_Exercise directions_. Reproduce each line of the listing below character for character, omitting the pictures.
____
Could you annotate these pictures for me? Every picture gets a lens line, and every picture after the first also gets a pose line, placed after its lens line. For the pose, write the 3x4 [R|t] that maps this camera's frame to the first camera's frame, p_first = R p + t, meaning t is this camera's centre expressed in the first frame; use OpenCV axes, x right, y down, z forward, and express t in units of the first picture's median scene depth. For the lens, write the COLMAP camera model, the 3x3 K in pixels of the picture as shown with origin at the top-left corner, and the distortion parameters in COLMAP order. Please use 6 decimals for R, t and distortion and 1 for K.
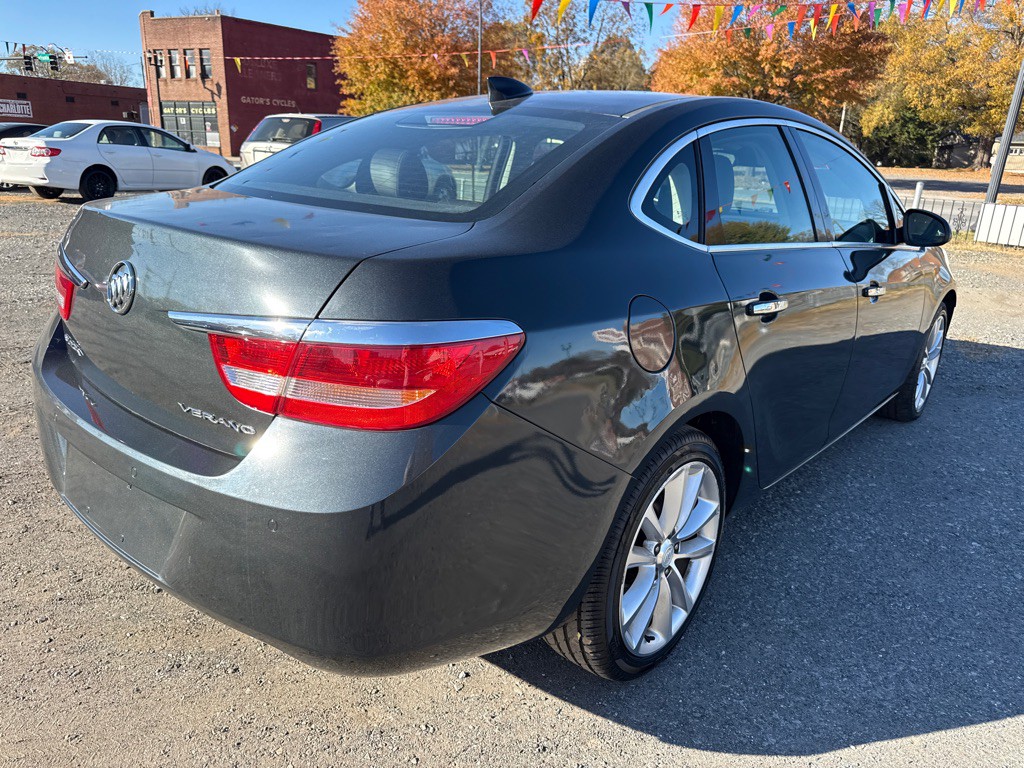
lens RADIAL K [[733.2, 0, 512.0], [0, 733.2, 384.0], [0, 0, 1]] dist [0.010332, -0.009813]
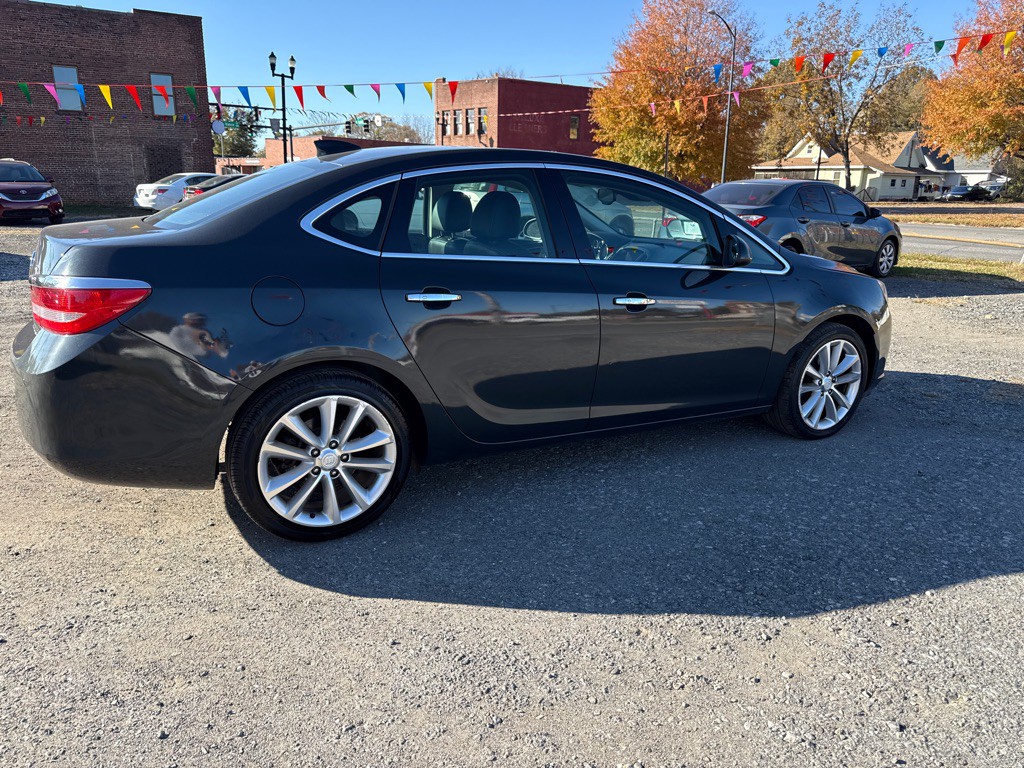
lens RADIAL K [[726.0, 0, 512.0], [0, 726.0, 384.0], [0, 0, 1]] dist [0.035877, -0.041548]
pose [[0.936667, 0.073581, -0.342405, 0.047047], [-0.091754, 0.995088, -0.037159, 0.004682], [0.337989, 0.066222, 0.938817, -0.011128]]
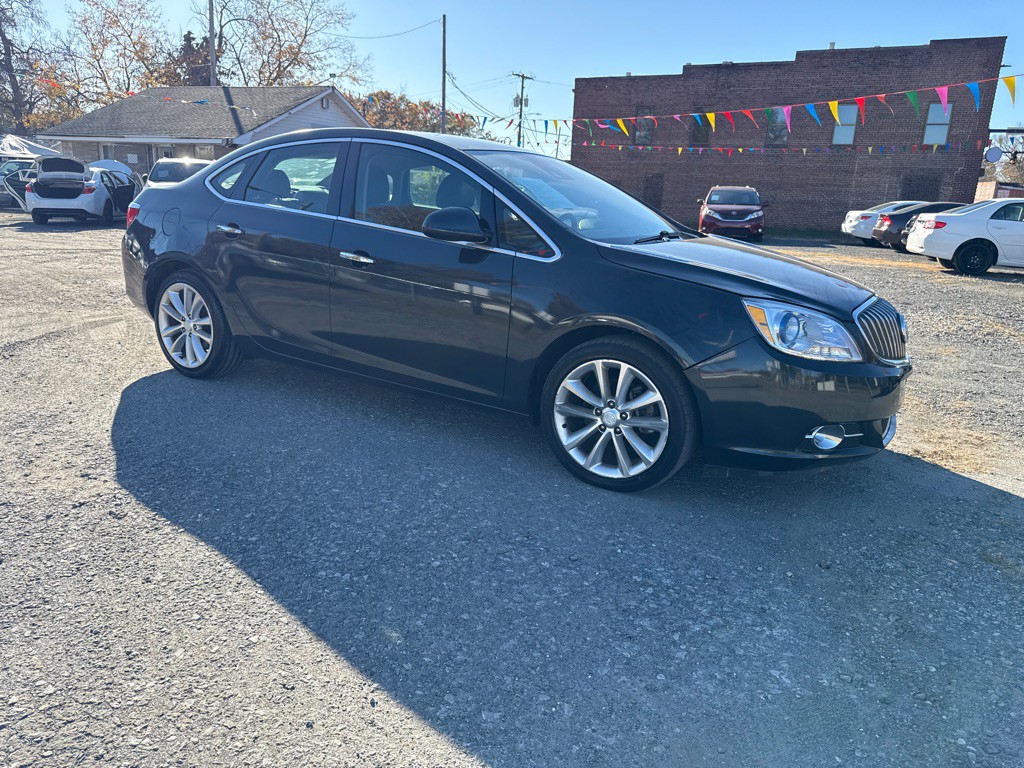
lens RADIAL K [[722.5, 0, 507.2], [0, 722.5, 389.9], [0, 0, 1]] dist [0.002256, -0.003461]
pose [[0.164433, 0.232228, -0.958662, 0.121227], [-0.337664, 0.926423, 0.166502, -0.014210], [0.926793, 0.296327, 0.230750, 0.067695]]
____
_Written solution_.
Could you annotate these pictures for me? Every picture gets a lens line, and every picture after the first also gets a pose line, placed after its lens line. For the pose, write the 3x4 [R|t] that maps this camera's frame to the first camera's frame, p_first = R p + t, meaning t is this camera's centre expressed in the first frame; use OpenCV axes, x right, y down, z forward, and express t in units of the first picture's median scene depth. For the lens, write the COLMAP camera model, the 3x3 K in pixels of the picture as shown with origin at the top-left corner, and the distortion parameters in COLMAP order. Please use 6 decimals for R, t and distortion and 1 for K.
lens RADIAL K [[733.2, 0, 512.0], [0, 733.2, 384.0], [0, 0, 1]] dist [0.010332, -0.009813]
lens RADIAL K [[726.0, 0, 512.0], [0, 726.0, 384.0], [0, 0, 1]] dist [0.035877, -0.041548]
pose [[0.936667, 0.073581, -0.342405, 0.047047], [-0.091754, 0.995088, -0.037159, 0.004682], [0.337989, 0.066222, 0.938817, -0.011128]]
lens RADIAL K [[722.5, 0, 507.2], [0, 722.5, 389.9], [0, 0, 1]] dist [0.002256, -0.003461]
pose [[0.164433, 0.232228, -0.958662, 0.121227], [-0.337664, 0.926423, 0.166502, -0.014210], [0.926793, 0.296327, 0.230750, 0.067695]]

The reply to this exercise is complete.